Data to process:

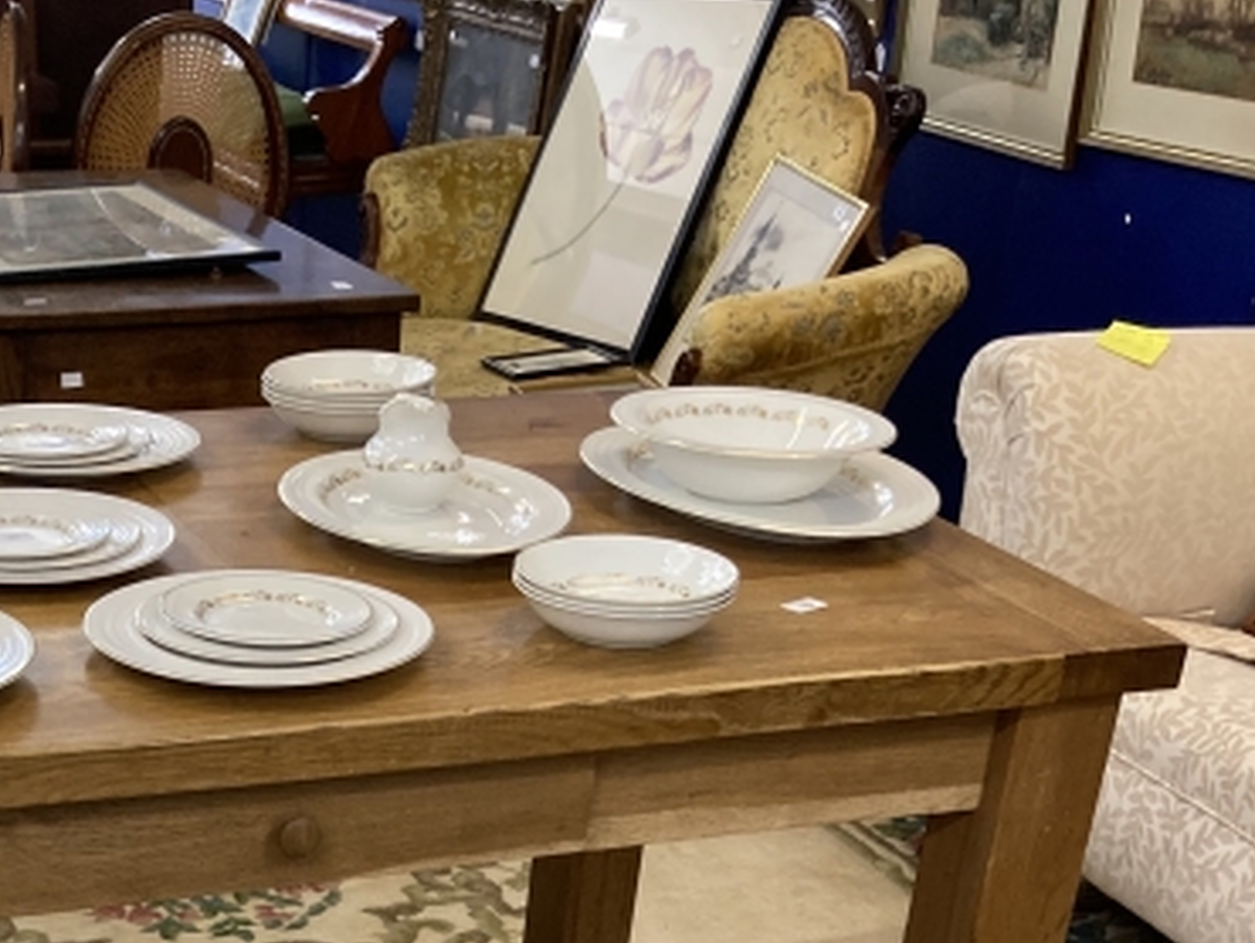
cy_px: 1330
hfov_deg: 30.8
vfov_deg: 21.1
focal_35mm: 61
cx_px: 239
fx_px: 2213
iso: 125
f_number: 1.8
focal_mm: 3.99
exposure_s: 1/50
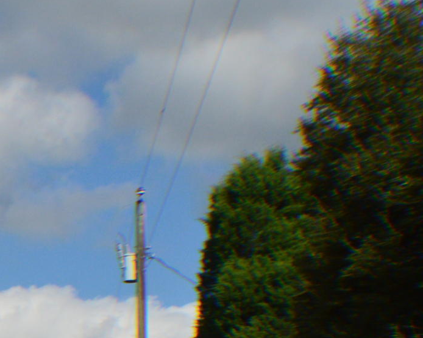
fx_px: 1978
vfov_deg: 9.7
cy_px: 366
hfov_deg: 11.8
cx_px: -179
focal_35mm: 158
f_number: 11
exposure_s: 1/500
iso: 360
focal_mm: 26
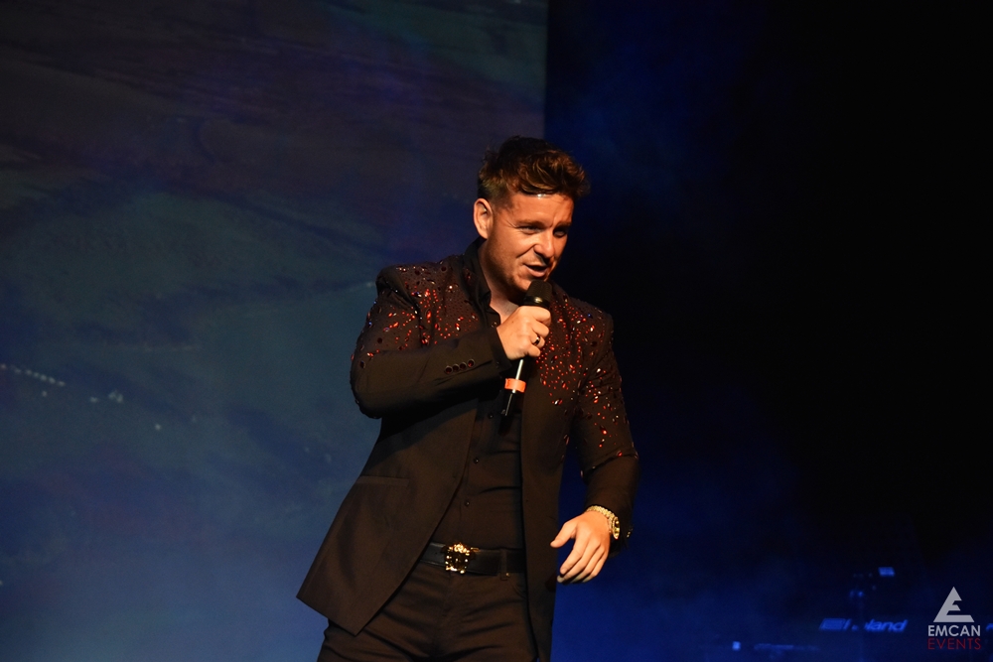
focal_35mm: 128
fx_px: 3517
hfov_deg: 16.1
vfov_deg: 10.8
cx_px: 496
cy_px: 331
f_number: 4.5
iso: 1600
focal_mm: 85
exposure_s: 1/125
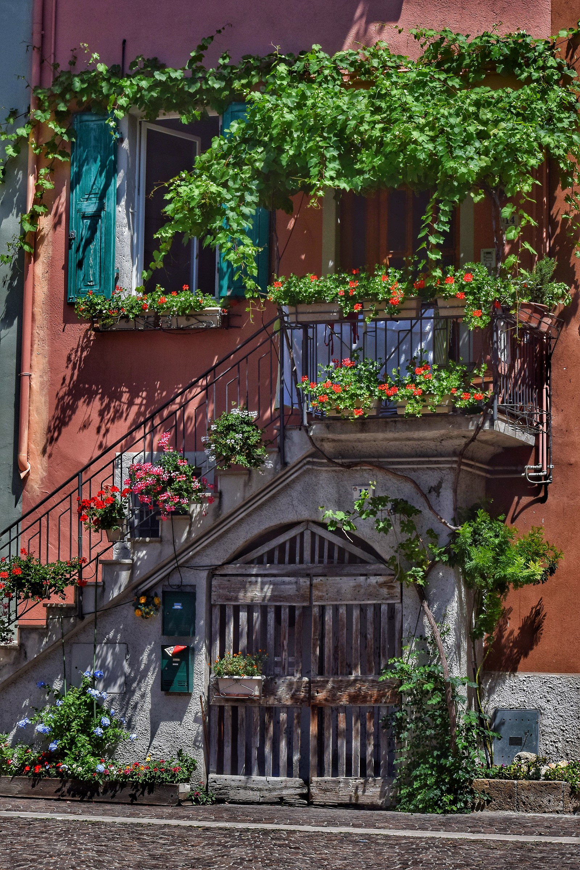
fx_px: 2537
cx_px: 290
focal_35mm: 105
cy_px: 435
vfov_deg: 19.5
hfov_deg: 13.0
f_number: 13
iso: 200
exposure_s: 1/1000
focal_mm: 70
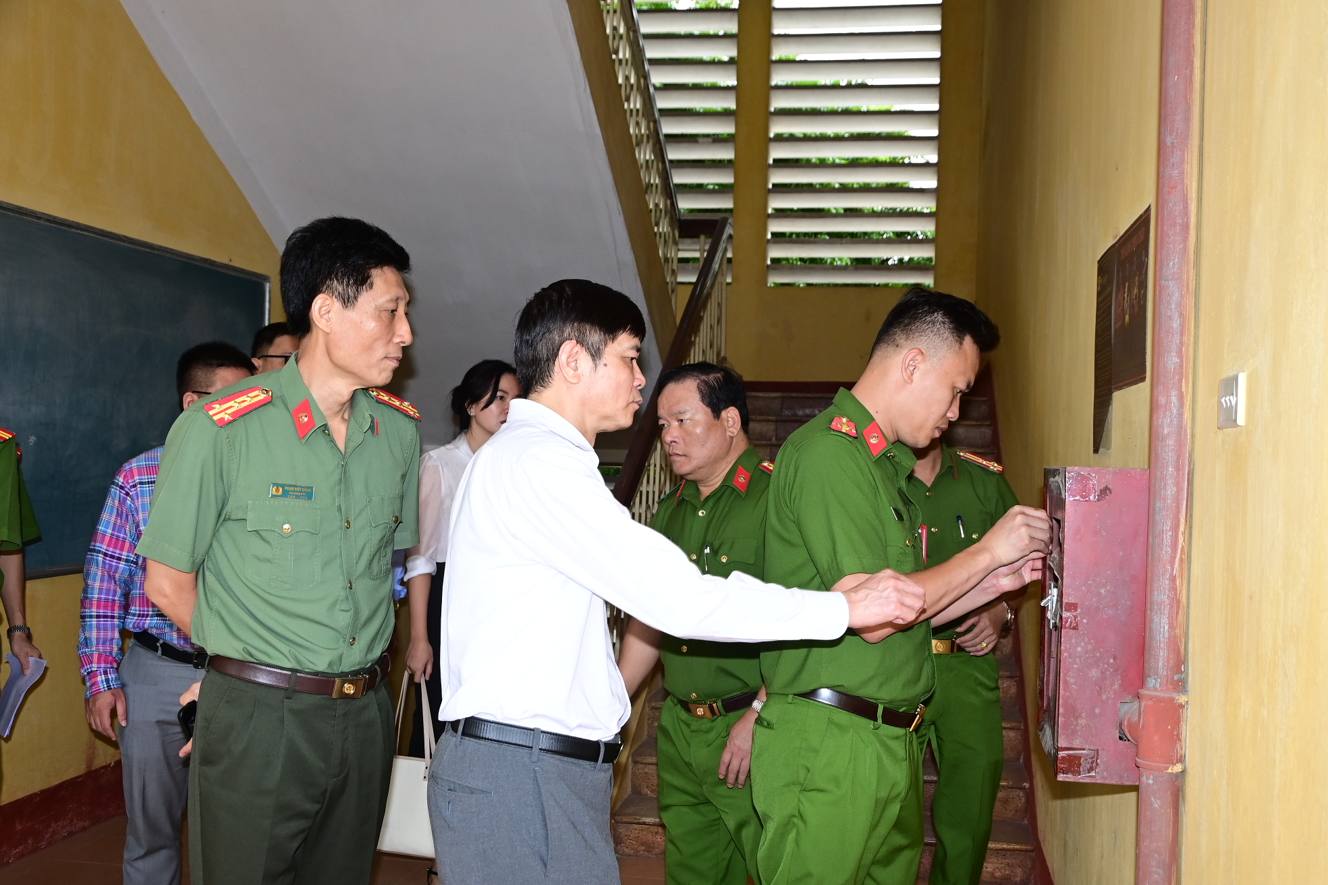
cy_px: 442
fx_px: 1365
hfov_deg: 51.9
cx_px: 664
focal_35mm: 37
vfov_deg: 35.9
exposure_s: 1/200
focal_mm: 25
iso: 640
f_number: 6.3
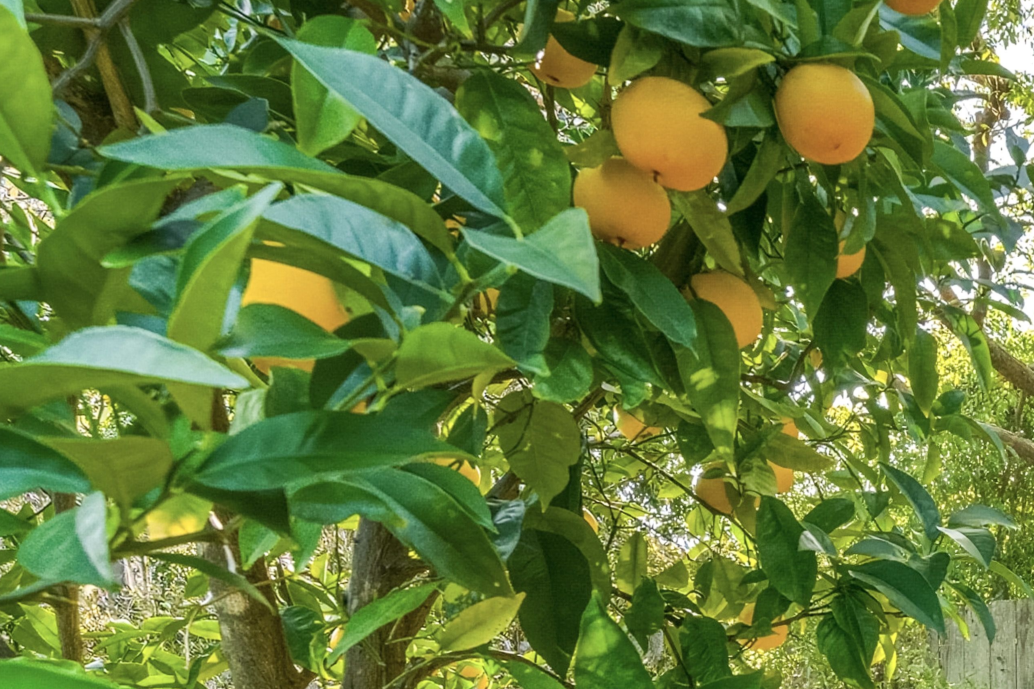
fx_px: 1264
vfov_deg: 27.2
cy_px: 809
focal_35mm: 44
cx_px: 1243
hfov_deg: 35.1
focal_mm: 16
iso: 400
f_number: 8
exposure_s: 1/500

What you need to do: In the records above, find the line containing "hfov_deg: 13.0", then please restate it and each line after it word for word, pictures excluded.

Response box:
hfov_deg: 13.0
f_number: 13
iso: 200
exposure_s: 1/1000
focal_mm: 70
cy_px: 442
fx_px: 1365
hfov_deg: 51.9
cx_px: 664
focal_35mm: 37
vfov_deg: 35.9
exposure_s: 1/200
focal_mm: 25
iso: 640
f_number: 6.3
fx_px: 1264
vfov_deg: 27.2
cy_px: 809
focal_35mm: 44
cx_px: 1243
hfov_deg: 35.1
focal_mm: 16
iso: 400
f_number: 8
exposure_s: 1/500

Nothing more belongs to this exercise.